Specifically, the Late Cretaceous, between 100 and 66 million years ago, is the period that ended with the massive impact that wiped out the dinosaurs. It was a world of warm, shallow seas that covered vast areas of what are now the continents. According to scientific consensus, these seas were ruled by large vertebrates: mosasaurs up to 17 meters long, plesiosaurs up to 12 meters, and shell-crushing sharks like Ptychodus, up to 10 meters long. Invertebrates were, in this narrative, the victims; organisms that developed increasingly thick and elaborate shells as an evolutionary response to the predatory pressure of vertebrates.
The new study turns that narrative on its head. Nanaimoteuthis haggarti wasn't a victim: it was a competitor. Measuring between 7 and 19 meters in length, with powerful jaws, long, flexible arms -- the hunting strategy of octopuses doesn't require a huge mouth, but rather limbs that can grasp and hold while the beak dismembers -- and likely intelligence, these giant cephalopods probably occupied the same level in the food chain as mosasaurs. Whether they interbred, no one knows yet. But the possibility of an octopus the size of an articulated bus hunting marine reptiles is no longer science fiction. And, in any case, vertebrates and cephalopods arrived at the same point -- becoming large, intelligent predators -- by different, but surprisingly parallel, paths. Vertebrates lost their armor plates and reduced their scales to gain speed and agility. Cephalopods eventually shed their external shells to become soft-bodied animals that were faster, had better vision, and greater cognitive abilities. Both groups developed powerful jaws.
Ikegami admits that intelligence cannot be measured in a fossil, but it can be inferred: "Asymmetric wear does not directly prove intelligence, but it suggests that Nanaimoteuthis was not just a large and powerful predator: it may also have had advanced behavior and even individual behaviors, similar in some ways to modern octopuses."

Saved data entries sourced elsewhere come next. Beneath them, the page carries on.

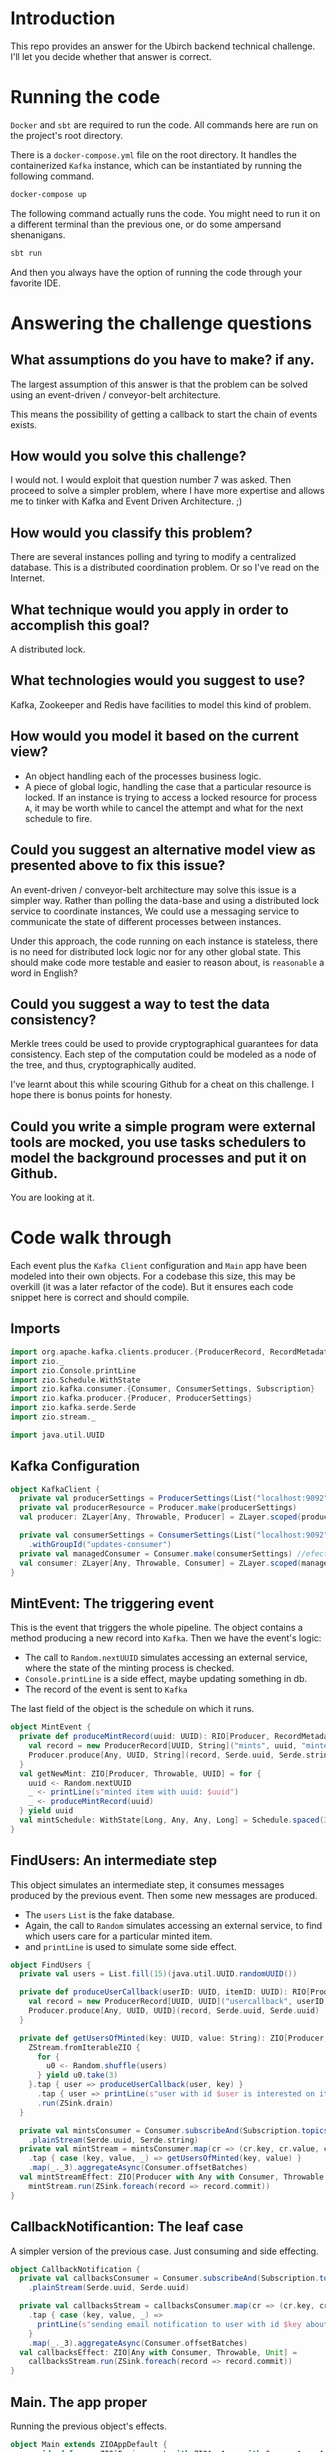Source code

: * Introduction
This repo provides an answer for the Ubirch backend technical challenge.
I'll let you decide whether that answer is correct.

* Running the code

=Docker= and =sbt= are required to run the code.
All commands here are run on the project's root directory.

There is a =docker-compose.yml= file on the root directory.
It handles the containerized =Kafka= instance, which can be instantiated
by running the following command.
#+begin_src bash
  docker-compose up
#+end_src

The following command actually runs the code.
You might need to run it on a different terminal than the previous one,
or do some ampersand shenanigans.
#+begin_src bash
  sbt run
#+end_src
And then you always have the option of running the code
through your favorite IDE.

* Answering the challenge questions

** What assumptions do you have to make? if any.
The largest assumption of this answer is that the problem can be solved using an
event-driven / conveyor-belt architecture.

This means the possibility of getting a callback to start the chain of events exists.

** How would you solve this challenge?
I would not. I would exploit that question number 7 was asked.
Then proceed to solve a simpler problem, where I have more expertise
and allows me to tinker with Kafka and Event Driven Architecture. ;)

** How would you classify this problem?
There are several instances polling and tyring to modify a centralized database.
This is a distributed coordination problem. Or so I've read on the Internet.

** What technique would you apply in order to accomplish this goal?
A distributed lock.

** What technologies would you suggest to use?
Kafka, Zookeeper and Redis have facilities to model this kind of problem.

** How would you model it based on the current view?
- An object handling each of the processes business logic.
- A piece of global logic, handling the case that a particular resource is locked.
  If an instance is trying to access a locked resource for process =A=, it may
  be worth while to cancel the attempt and what for the next schedule to fire.

** Could you suggest an alternative model view as presented above to fix this issue?
An event-driven / conveyor-belt architecture may solve this issue is a simpler way.
Rather than polling the data-base and using a distributed lock service to coordinate instances,
We could use a messaging service to communicate the state of different processes between instances.

Under this approach, the code running on each instance is stateless, there is no need for 
distributed lock logic nor for any other global state.
This should make code more testable and easier to reason about, is =reasonable= a word in English?

** Could you suggest a way to test the data consistency?
Merkle trees could be used to provide cryptographical guarantees for data consistency.
Each step of the computation could be modeled as a node of the tree, and thus, cryptographically audited.

I've learnt about this while scouring Github for a cheat on this challenge.
I hope there is bonus points for honesty.
** Could you write a simple program were external tools are mocked, you use tasks schedulers to model the background processes and put it on Github.
You are looking at it.

* Code walk through
Each event plus the =Kafka Client= configuration and =Main= app have been modeled into their own
objects. For a codebase this size, this may be overkill (it was a later refactor of the code).
But it ensures each code snippet here is correct and should compile.

** Imports
#+begin_src scala
  import org.apache.kafka.clients.producer.{ProducerRecord, RecordMetadata}
  import zio._
  import zio.Console.printLine
  import zio.Schedule.WithState
  import zio.kafka.consumer.{Consumer, ConsumerSettings, Subscription}
  import zio.kafka.producer.{Producer, ProducerSettings}
  import zio.kafka.serde.Serde
  import zio.stream._

  import java.util.UUID
#+end_src

** Kafka Configuration
#+begin_src scala
  object KafkaClient {
    private val producerSettings = ProducerSettings(List("localhost:9092"))
    private val producerResource = Producer.make(producerSettings)
    val producer: ZLayer[Any, Throwable, Producer] = ZLayer.scoped(producerResource)

    private val consumerSettings = ConsumerSettings(List("localhost:9092"))
      .withGroupId("updates-consumer")
    private val managedConsumer = Consumer.make(consumerSettings) //efectful resources
    val consumer: ZLayer[Any, Throwable, Consumer] = ZLayer.scoped(managedConsumer) // effectful DI
  }
#+end_src

** MintEvent: The triggering event
This is the event that triggers the whole pipeline.
The object contains a method producing a new record into =Kafka=.
Then we have the event's logic:
- The call to =Random.nextUUID= simulates accessing an external service,
  where the state of the minting process is checked.
- =Console.printLine= is a side effect, maybe updating something in db.
- The record of the event is sent to =Kafka=
The last field of the object is the schedule on which it runs.
#+begin_src scala
  object MintEvent {
    private def produceMintRecord(uuid: UUID): RIO[Producer, RecordMetadata] = {
      val record = new ProducerRecord[UUID, String]("mints", uuid, "minted")
      Producer.produce[Any, UUID, String](record, Serde.uuid, Serde.string)
    }
    val getNewMint: ZIO[Producer, Throwable, UUID] = for {
      uuid <- Random.nextUUID
      _ <- printLine(s"minted item with uuid: $uuid")
      _ <- produceMintRecord(uuid)
    } yield uuid
    val mintSchedule: WithState[Long, Any, Any, Long] = Schedule.spaced(3.seconds)
  }
#+end_src

** FindUsers: An intermediate step
This object simulates an intermediate step, it consumes messages produced by the previous event.
Then some new messages are produced.
- The =users= =List= is the fake database.
- Again, the call to =Random= simulates accessing an external service,
  to find which users care for a particular minted item.
- and =printLine= is used to simulate some side effect.

#+begin_src scala
  object FindUsers {
    private val users = List.fill(15)(java.util.UUID.randomUUID())

    private def produceUserCallback(userID: UUID, itemID: UUID): RIO[Producer, RecordMetadata] = {
      val record = new ProducerRecord[UUID, UUID]("usercallback", userID, itemID)
      Producer.produce[Any, UUID, UUID](record, Serde.uuid, Serde.uuid)
    }

    private def getUsersOfMinted(key: UUID, value: String): ZIO[Producer, Throwable, Unit] = {
      ZStream.fromIterableZIO {
        for {
          u0 <- Random.shuffle(users)
        } yield u0.take(3)
      }.tap { user => produceUserCallback(user, key) }
        .tap { user => printLine(s"user with id $user is interested on item $key") }
        .run(ZSink.drain)
    }

    private val mintsConsumer = Consumer.subscribeAnd(Subscription.topics("mints"))
      .plainStream(Serde.uuid, Serde.string)
    private val mintStream = mintsConsumer.map(cr => (cr.key, cr.value, cr.offset))
      .tap { case (key, value, _) => getUsersOfMinted(key, value) }
      .map(_._3).aggregateAsync(Consumer.offsetBatches)
    val mintStreamEffect: ZIO[Producer with Any with Consumer, Throwable, Unit] =
      mintStream.run(ZSink.foreach(record => record.commit))
  }
#+end_src

** CallbackNotificantion: The leaf case
A simpler version of the previous case. Just consuming and side effecting.
#+begin_src scala
  object CallbackNotification {
    private val callbacksConsumer = Consumer.subscribeAnd(Subscription.topics("usercallback"))
      .plainStream(Serde.uuid, Serde.uuid)

    private val callbacksStream = callbacksConsumer.map(cr => (cr.key, cr.value, cr.offset))
      .tap { case (key, value, _) =>
        printLine(s"sending email notification to user with id $key about item with id $value")
      }
      .map(_._3).aggregateAsync(Consumer.offsetBatches)
    val callbacksEffect: ZIO[Any with Consumer, Throwable, Unit] =
      callbacksStream.run(ZSink.foreach(record => record.commit))
  }
#+end_src
** Main. The app proper
Running the previous object's effects.
#+begin_src scala
  object Main extends ZIOAppDefault {
    override def run: ZIO[Environment with ZIOAppArgs with Scope, Any, Any] = {
      for {
        _ <- CallbackNotification.callbacksEffect.provideSomeLayer(KafkaClient.consumer).fork
        _ <- FindUsers.mintStreamEffect.provideSomeLayer(KafkaClient.consumer ++ KafkaClient.producer).fork
        _ <- MintEvent.getNewMint.provideSomeLayer(KafkaClient.producer) repeat MintEvent.mintSchedule
      } yield ()
    }
  }
#+end_src
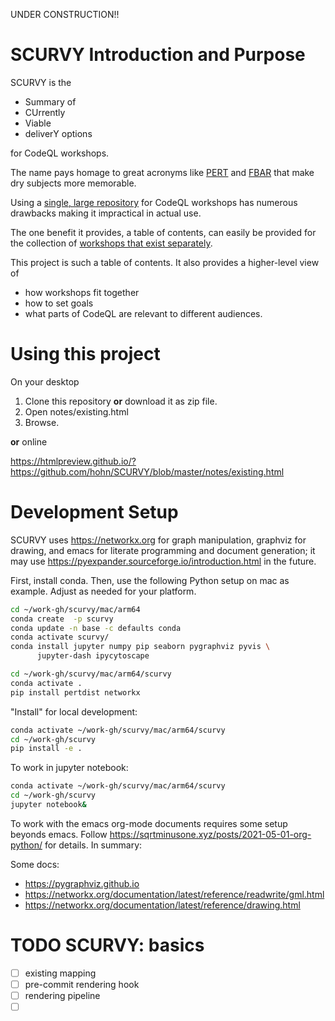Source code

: # -*- mode: org; org-confirm-babel-evaluate: nil; coding: utf-8 -*-
#+OPTIONS: H:3 num:t \n:nil @:t ::t |:t ^:{} f:t *:t TeX:t LaTeX:t skip:nil p:nil
#+OPTIONS: org-confirm-babel-evaluate:nil

UNDER CONSTRUCTION!!

* SCURVY Introduction and Purpose
  SCURVY is the 
  - Summary of
  - CUrrently 
  - Viable
  - deliverY options
  for CodeQL workshops.

  The name pays homage to great acronyms like [[https://en.wikipedia.org/wiki/Program_evaluation_and_review_technique][PERT]] and [[https://www.irs.gov/businesses/small-businesses-self-employed/report-of-foreign-bank-and-financial-accounts-fbar][FBAR]] that make dry subjects
  more memorable.

  Using a [[file:notes/existing.org::*Existing workshops in single large repository][single, large repository]] for CodeQL workshops has numerous drawbacks
  making it impractical in actual use.

  The one benefit it provides, a table of contents, can easily be provided for the
  collection of [[file:notes/existing.org::*Existing workshops in separate repositories][workshops that exist separately]].

  This project is such a table of contents.  It also provides a higher-level view
  of
  - how workshops fit together
  - how to set goals
  - what parts of CodeQL are relevant to different audiences.

* Using this project
  On your desktop
  1. Clone this repository *or* download it as zip file.
  2. Open notes/existing.html
  3. Browse.

  *or* online

  https://htmlpreview.github.io/?https://github.com/hohn/SCURVY/blob/master/notes/existing.html

* Development Setup
  SCURVY uses https://networkx.org for graph manipulation, graphviz for drawing,
  and emacs for literate programming and document generation; it may use
  https://pyexpander.sourceforge.io/introduction.html in the future.

  First, install conda.  Then, use the following Python setup on mac as example.
  Adjust as needed for your platform.
  #+BEGIN_SRC sh
    cd ~/work-gh/scurvy/mac/arm64
    conda create  -p scurvy
    conda update -n base -c defaults conda
    conda activate scurvy/
    conda install jupyter numpy pip seaborn pygraphviz pyvis \
          jupyter-dash ipycytoscape

    cd ~/work-gh/scurvy/mac/arm64/scurvy
    conda activate .
    pip install pertdist networkx
  #+END_SRC

  "Install" for local development:
  #+BEGIN_SRC sh
    conda activate ~/work-gh/scurvy/mac/arm64/scurvy
    cd ~/work-gh/scurvy
    pip install -e .
  #+END_SRC

  To work in jupyter notebook:
  #+BEGIN_SRC sh
    conda activate ~/work-gh/scurvy/mac/arm64/scurvy
    cd ~/work-gh/scurvy
    jupyter notebook&
  #+END_SRC

  To work with the emacs org-mode documents requires some setup beyonds emacs.
  Follow [[https://sqrtminusone.xyz/posts/2021-05-01-org-python/]] for details.  In
  summary:

  Some docs:
  - https://pygraphviz.github.io
  - https://networkx.org/documentation/latest/reference/readwrite/gml.html
  - https://networkx.org/documentation/latest/reference/drawing.html

* TODO SCURVY: basics
  - [ ] existing mapping
  - [ ] pre-commit rendering hook
  - [ ] rendering pipeline
  - [ ]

An inevitable question is where they lived. Modern giant octopuses inhabit the abyssal depths. But Ikegami rules out that Nanaimoteuthis led that kind of lifestyle: "It wasn't a coastal environment, but neither was it the kind of deep-sea environment where many giant octopuses live today. It was a relatively open ocean environment, with diverse marine life. Nanaimoteuthis was probably a large predator; it used its long arms, powerful jaws, large body, and enormous mobility to capture and devour prey such as ammonites, large bivalves, fish, and other cephalopods."
A fundamental part of the study was methodological. A dozen of the 27 beaks analyzed were not found with a pick and hammer, but with what the authors call "digital fossil mining": a combination of high-resolution tomography -- which generates images of cross-sections of the rock at a microscopic scale -- and an artificial intelligence model, trained to detect organic structures, that is, animal remains, in huge sets of images.
The technique, developed by the team itself, made it possible to find jaws that would have gone completely unnoticed with conventional methods, they say, and to visualize them as digital three-dimensional models without damaging the rock that contains them.